> _The exercise_
Start at the line containing "Rendered at 1500 by 1125 pixels." and end after the line containing "title Evaluation: Estimated". Write those lines out again with "bbox" changed to "bounding box" and nothing else altered.

> _Records for the exercise_
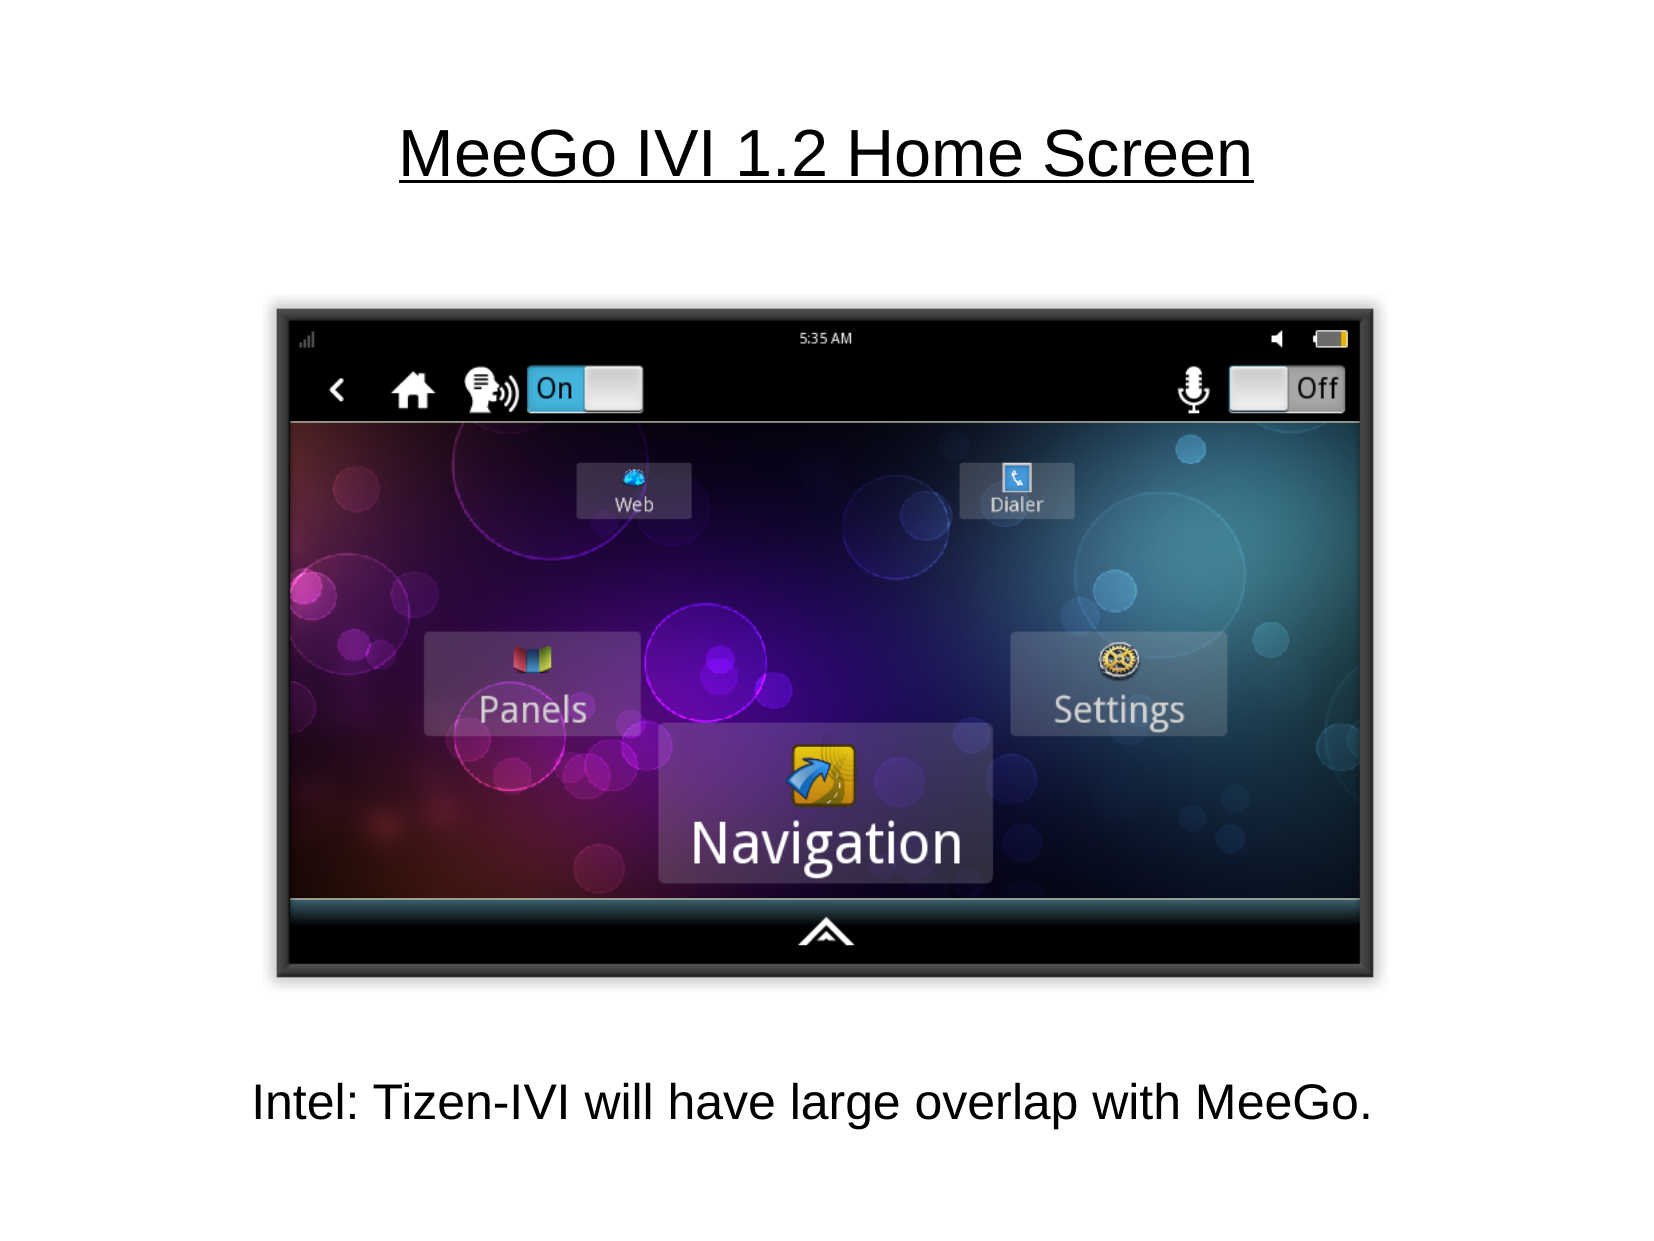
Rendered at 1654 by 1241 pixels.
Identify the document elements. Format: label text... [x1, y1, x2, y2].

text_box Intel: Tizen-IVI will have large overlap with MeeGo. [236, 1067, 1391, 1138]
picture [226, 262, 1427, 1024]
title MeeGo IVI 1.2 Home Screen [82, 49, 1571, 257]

--

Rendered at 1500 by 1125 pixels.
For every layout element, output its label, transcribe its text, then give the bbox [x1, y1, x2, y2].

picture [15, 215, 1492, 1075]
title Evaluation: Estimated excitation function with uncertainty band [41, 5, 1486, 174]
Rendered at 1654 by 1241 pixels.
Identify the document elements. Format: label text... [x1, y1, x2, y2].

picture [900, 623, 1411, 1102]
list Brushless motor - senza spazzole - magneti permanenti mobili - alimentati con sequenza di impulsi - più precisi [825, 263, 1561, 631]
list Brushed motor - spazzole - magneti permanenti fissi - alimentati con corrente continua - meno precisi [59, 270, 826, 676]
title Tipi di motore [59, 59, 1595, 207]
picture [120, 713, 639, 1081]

> _Complete response_
Rendered at 1500 by 1125 pixels.
For every layout element, output its label, transcribe its text, then give the bounding box [x1, y1, x2, y2].

picture [15, 215, 1492, 1075]
title Evaluation: Estimated excitation function with uncertainty band [41, 5, 1486, 174]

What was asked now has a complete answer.